On the casting couch in the cinema industry and the sexual exploitation and harassment of women in the workplace and in general in the society, Qureshi says it was a phenomenon not limited to the film industry alone. “Well, as a woman, absolutely, I have had to deal with people making advances at me, but not just people from the business of film industry, but people across different professions and different strata. I think it has a lot to do with power, it is not only limited to the film business. It looks difficult because in India and elsewhere in the world, the moment a woman speaks out against harassment, people sort of start making all sorts of character judgments about her, about her morality, about what she was wearing and all such things and I think that is not fair. If a woman is saying something out loud, she is asking for help and you have no business character assassinating her. You have to reach out to her and help her and protect her and I think we need to protect our women, we need to protect our children and we just need to do that.”

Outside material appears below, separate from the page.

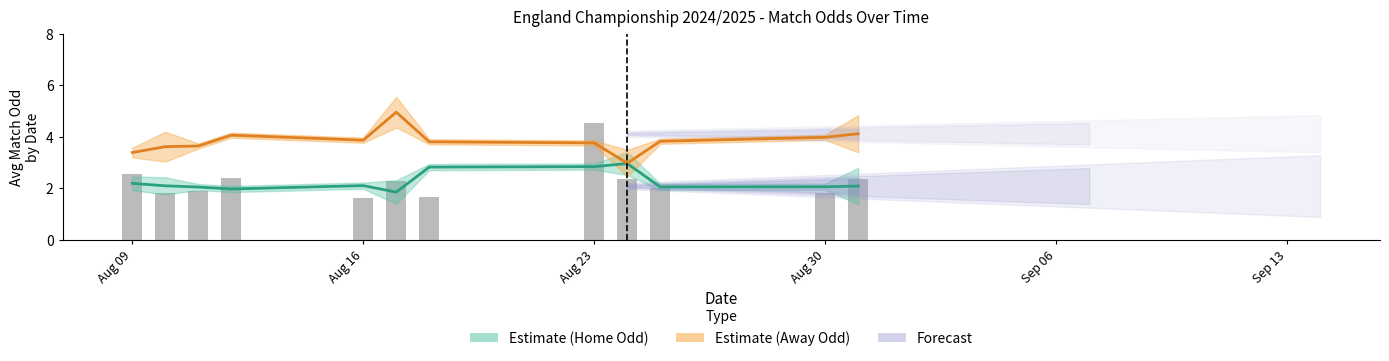

Which series has the largest total across all categories?

Odd_A_FT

On the spate of incidents involving rapes of minors in India, Qureshi says the incidents show the need for a major change and from within, not an issue that can be handled only by passing new laws. “I am hoping that with the new laws passed, it would change something. It may act as a deterrent. But I also know that somewhere the change has to come from within. We have to have more gender-neutral approach towards things. I think these things have to start at home, where you need to start looking at girls differently, where you don’t start at a position where the girl does not have the same rights as her brother in the house. You need to begin the change from within and here only laws cannot help, the change has to be more profound and more voluntary and from within.”
Qureshi arrived in Cannes as a brand ambassador for Grey Goose, a public relations firm, which has organised a ‘Monter des Marches’ (or Red Carpet appearance) as well as key media interviews.
About the most challenging role played by her so far, Qureshi said it was the portrayal of a sex worker in Badlapur. “I would say that the Gangs of Wasseypur was very difficult, but Badlapur was a very difficult role. I was playing a sex worker in the film and a character that people had to empathise with by the end of it. It is also about the question of consent. But this was a sex worker who literally gets raped by the protagonist and to play it in a way that does not make her dignity as a woman fall at any given point of time was a challenge because more often than not in India when you say a sex worker, people think automatically that she does not have any dignity as a human being but how do you play a complex character like that. So that was a challenge for me and I am glad that I had a director like Sriram Raghavan who is just amazing and he has such a complex and such a fine understanding of characters and of the story he is telling, he is just very, very empathetic human being, so I had a great time working with him. Also, it was very challenging and I was scared how it would turn out, but in the end I am glad it all worked out fine at the end.”